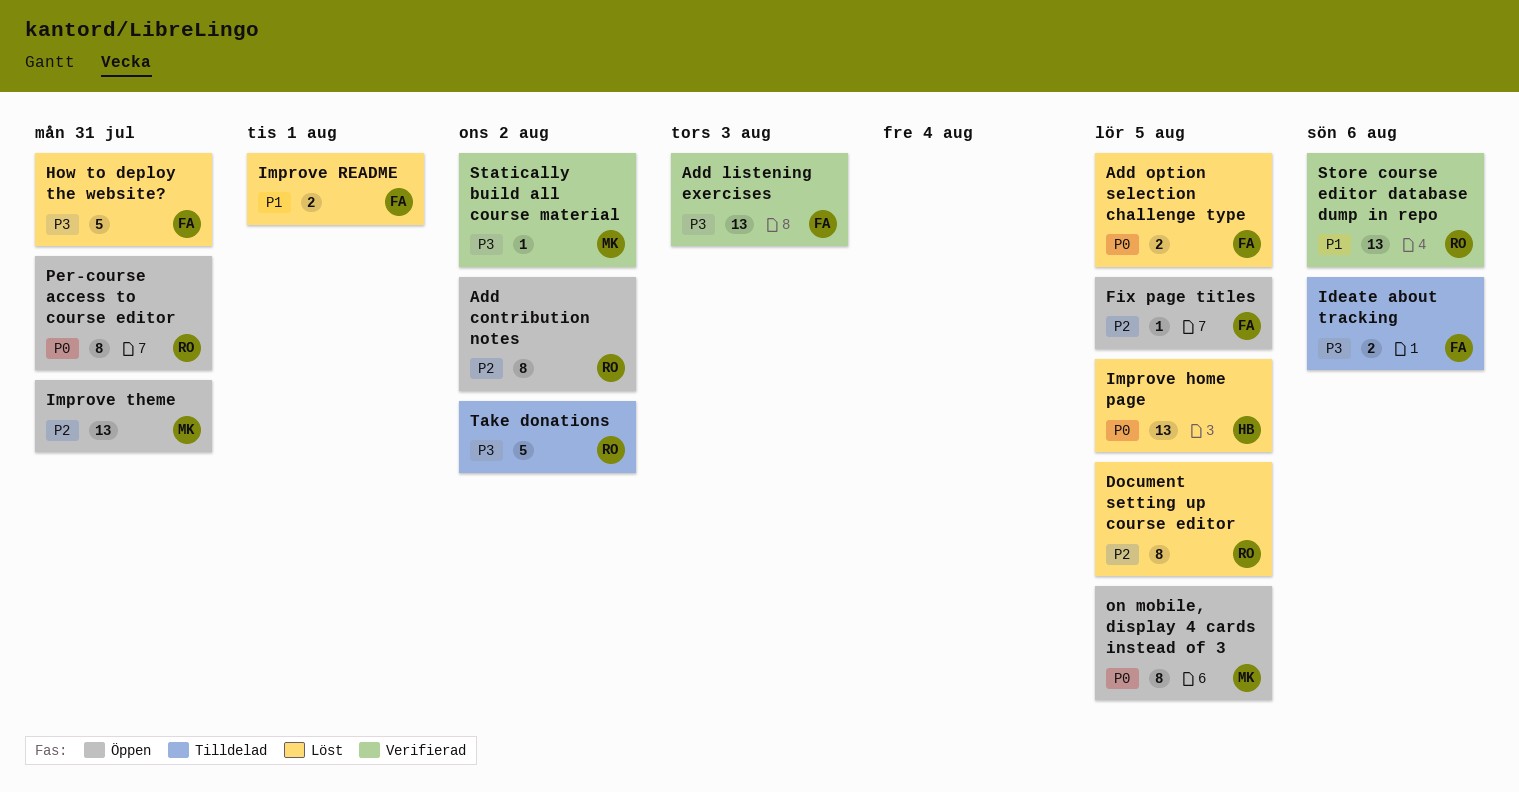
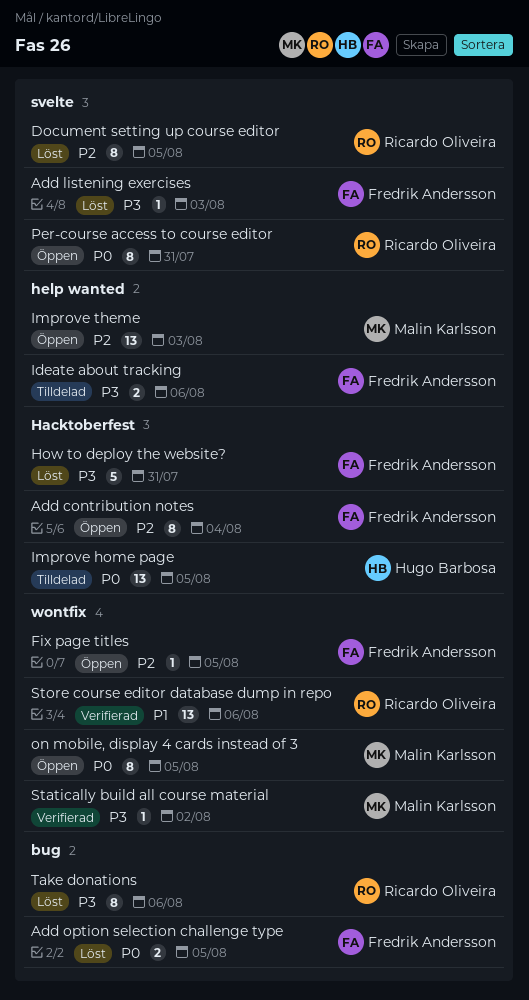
Add contribution notes, owner: Ricardo Oliveira -> Fredrik Andersson
Add contribution notes, due: Aug 2 -> Aug 4
Add listening exercises, status: Verifierad -> Löst
Add listening exercises, estimate: 13 -> 1
Improve home page, status: Löst -> Tilldelad
Improve README: present -> none
Improve theme, due: Jul 31 -> Aug 3
Take donations, status: Tilldelad -> Löst
Take donations, estimate: 5 -> 8
Take donations, due: Aug 2 -> Aug 6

----

=== Exercise ===
Note which lines carry the word "notes" in the material, then copy each of them.

=== Solution below ===
Add contribution notes, owner: Ricardo Oliveira -> Fredrik Andersson
Add contribution notes, due: Aug 2 -> Aug 4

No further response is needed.